# Dataset entries
------------------------------
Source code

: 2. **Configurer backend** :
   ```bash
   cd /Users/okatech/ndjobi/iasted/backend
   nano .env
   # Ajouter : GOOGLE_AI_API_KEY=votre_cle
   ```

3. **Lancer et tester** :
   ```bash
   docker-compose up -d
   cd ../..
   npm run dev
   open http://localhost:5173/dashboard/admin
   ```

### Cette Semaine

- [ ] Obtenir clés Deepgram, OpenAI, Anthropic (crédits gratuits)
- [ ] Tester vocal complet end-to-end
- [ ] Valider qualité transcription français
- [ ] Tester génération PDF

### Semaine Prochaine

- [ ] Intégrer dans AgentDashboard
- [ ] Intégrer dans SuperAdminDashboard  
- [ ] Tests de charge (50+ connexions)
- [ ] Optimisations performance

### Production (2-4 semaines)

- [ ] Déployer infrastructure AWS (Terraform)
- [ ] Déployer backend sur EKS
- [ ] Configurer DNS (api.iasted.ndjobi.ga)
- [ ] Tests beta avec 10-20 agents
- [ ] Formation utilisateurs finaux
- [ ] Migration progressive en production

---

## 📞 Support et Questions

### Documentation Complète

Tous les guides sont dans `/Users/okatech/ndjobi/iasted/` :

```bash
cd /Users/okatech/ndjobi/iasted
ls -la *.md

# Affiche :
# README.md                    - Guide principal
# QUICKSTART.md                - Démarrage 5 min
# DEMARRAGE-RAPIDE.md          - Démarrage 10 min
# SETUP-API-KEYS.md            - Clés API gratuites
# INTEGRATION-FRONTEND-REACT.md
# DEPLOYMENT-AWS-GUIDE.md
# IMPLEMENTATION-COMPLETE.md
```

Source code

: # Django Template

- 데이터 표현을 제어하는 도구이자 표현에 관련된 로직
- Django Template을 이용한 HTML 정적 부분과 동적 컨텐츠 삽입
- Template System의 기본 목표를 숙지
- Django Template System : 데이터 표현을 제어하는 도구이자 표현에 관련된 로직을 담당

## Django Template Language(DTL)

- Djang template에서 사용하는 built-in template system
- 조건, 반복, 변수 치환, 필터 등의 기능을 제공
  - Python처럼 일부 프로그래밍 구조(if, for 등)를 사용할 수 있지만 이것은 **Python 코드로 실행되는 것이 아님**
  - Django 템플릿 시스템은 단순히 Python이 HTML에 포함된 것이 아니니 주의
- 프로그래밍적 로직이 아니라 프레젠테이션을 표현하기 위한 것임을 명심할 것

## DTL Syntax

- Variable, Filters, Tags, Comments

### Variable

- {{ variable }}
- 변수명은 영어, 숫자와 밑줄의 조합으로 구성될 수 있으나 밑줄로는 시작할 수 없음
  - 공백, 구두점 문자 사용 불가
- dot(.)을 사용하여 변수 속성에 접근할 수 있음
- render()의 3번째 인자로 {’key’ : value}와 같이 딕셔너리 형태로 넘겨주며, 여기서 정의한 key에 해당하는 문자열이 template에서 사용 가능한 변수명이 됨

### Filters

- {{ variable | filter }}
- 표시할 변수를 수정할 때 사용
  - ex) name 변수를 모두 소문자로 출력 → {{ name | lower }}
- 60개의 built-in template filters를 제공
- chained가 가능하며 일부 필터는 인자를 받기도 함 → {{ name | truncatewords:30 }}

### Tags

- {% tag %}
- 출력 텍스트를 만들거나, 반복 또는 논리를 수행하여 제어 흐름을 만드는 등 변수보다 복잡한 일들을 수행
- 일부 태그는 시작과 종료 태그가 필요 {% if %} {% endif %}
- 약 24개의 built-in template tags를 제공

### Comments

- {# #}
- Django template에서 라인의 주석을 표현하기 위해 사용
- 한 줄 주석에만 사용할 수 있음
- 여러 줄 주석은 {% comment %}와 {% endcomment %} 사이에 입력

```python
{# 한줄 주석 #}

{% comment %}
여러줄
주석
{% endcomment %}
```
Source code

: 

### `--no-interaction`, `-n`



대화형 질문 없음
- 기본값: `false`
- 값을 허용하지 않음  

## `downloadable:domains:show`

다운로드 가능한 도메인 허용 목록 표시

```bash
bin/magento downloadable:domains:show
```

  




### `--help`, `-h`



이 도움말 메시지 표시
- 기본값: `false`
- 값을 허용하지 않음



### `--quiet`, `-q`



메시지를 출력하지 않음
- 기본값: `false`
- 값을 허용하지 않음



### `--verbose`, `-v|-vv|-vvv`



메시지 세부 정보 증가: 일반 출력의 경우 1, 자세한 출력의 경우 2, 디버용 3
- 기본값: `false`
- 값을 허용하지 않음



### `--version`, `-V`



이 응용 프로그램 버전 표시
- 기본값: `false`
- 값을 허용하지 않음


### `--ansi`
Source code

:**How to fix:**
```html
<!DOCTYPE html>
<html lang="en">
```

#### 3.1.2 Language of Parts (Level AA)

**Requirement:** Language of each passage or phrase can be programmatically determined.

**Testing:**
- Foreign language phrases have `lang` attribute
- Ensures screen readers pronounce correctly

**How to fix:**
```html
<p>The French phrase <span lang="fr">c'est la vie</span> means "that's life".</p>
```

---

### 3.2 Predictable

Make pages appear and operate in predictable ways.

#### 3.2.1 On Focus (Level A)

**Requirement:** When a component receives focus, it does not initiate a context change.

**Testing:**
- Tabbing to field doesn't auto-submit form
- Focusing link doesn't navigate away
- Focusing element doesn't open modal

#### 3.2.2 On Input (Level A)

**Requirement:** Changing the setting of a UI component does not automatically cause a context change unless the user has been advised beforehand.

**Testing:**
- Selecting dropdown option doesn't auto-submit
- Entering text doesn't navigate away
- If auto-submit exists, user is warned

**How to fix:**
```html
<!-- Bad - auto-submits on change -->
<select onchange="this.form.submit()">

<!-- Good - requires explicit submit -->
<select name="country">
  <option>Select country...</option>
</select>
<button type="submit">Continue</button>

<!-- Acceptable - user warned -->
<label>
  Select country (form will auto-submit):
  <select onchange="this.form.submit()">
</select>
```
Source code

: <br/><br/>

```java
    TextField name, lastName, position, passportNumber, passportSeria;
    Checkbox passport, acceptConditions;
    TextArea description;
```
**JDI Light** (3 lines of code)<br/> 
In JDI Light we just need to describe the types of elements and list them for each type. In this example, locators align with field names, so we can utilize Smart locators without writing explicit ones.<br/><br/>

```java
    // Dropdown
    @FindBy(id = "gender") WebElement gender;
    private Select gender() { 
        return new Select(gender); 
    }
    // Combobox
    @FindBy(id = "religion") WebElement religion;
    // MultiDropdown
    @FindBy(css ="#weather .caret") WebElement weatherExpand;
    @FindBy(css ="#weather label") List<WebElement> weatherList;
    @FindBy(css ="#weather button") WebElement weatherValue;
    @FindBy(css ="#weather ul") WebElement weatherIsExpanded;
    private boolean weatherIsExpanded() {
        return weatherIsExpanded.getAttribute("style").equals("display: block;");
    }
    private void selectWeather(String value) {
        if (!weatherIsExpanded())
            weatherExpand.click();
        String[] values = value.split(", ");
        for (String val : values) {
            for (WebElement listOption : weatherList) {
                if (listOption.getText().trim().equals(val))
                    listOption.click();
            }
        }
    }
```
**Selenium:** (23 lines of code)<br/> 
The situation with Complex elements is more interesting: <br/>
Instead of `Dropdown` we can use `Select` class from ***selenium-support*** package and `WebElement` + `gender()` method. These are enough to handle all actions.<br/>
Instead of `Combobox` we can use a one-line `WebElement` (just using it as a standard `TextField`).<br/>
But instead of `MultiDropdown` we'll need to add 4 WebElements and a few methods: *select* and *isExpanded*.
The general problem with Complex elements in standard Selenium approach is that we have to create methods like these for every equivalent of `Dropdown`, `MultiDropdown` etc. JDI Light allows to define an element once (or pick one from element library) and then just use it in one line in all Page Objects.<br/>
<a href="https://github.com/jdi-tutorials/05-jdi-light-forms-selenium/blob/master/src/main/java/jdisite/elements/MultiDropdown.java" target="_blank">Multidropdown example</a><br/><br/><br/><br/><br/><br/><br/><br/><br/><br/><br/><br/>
------------------------------
Extract the first line above and each line after it up to and including the one with "- 조건, 반복, 변수 치환, 필터 등의 기능을 제공", please, exactly and with nothing else.

Source code

: 2. **Configurer backend** :
   ```bash
   cd /Users/okatech/ndjobi/iasted/backend
   nano .env
   # Ajouter : GOOGLE_AI_API_KEY=votre_cle
   ```

3. **Lancer et tester** :
   ```bash
   docker-compose up -d
   cd ../..
   npm run dev
   open http://localhost:5173/dashboard/admin
   ```

### Cette Semaine

- [ ] Obtenir clés Deepgram, OpenAI, Anthropic (crédits gratuits)
- [ ] Tester vocal complet end-to-end
- [ ] Valider qualité transcription français
- [ ] Tester génération PDF

### Semaine Prochaine

- [ ] Intégrer dans AgentDashboard
- [ ] Intégrer dans SuperAdminDashboard  
- [ ] Tests de charge (50+ connexions)
- [ ] Optimisations performance

### Production (2-4 semaines)

- [ ] Déployer infrastructure AWS (Terraform)
- [ ] Déployer backend sur EKS
- [ ] Configurer DNS (api.iasted.ndjobi.ga)
- [ ] Tests beta avec 10-20 agents
- [ ] Formation utilisateurs finaux
- [ ] Migration progressive en production

---

## 📞 Support et Questions

### Documentation Complète

Tous les guides sont dans `/Users/okatech/ndjobi/iasted/` :

```bash
cd /Users/okatech/ndjobi/iasted
ls -la *.md

# Affiche :
# README.md                    - Guide principal
# QUICKSTART.md                - Démarrage 5 min
# DEMARRAGE-RAPIDE.md          - Démarrage 10 min
# SETUP-API-KEYS.md            - Clés API gratuites
# INTEGRATION-FRONTEND-REACT.md
# DEPLOYMENT-AWS-GUIDE.md
# IMPLEMENTATION-COMPLETE.md
```

Source code

: # Django Template

- 데이터 표현을 제어하는 도구이자 표현에 관련된 로직
- Django Template을 이용한 HTML 정적 부분과 동적 컨텐츠 삽입
- Template System의 기본 목표를 숙지
- Django Template System : 데이터 표현을 제어하는 도구이자 표현에 관련된 로직을 담당

## Django Template Language(DTL)

- Djang template에서 사용하는 built-in template system
- 조건, 반복, 변수 치환, 필터 등의 기능을 제공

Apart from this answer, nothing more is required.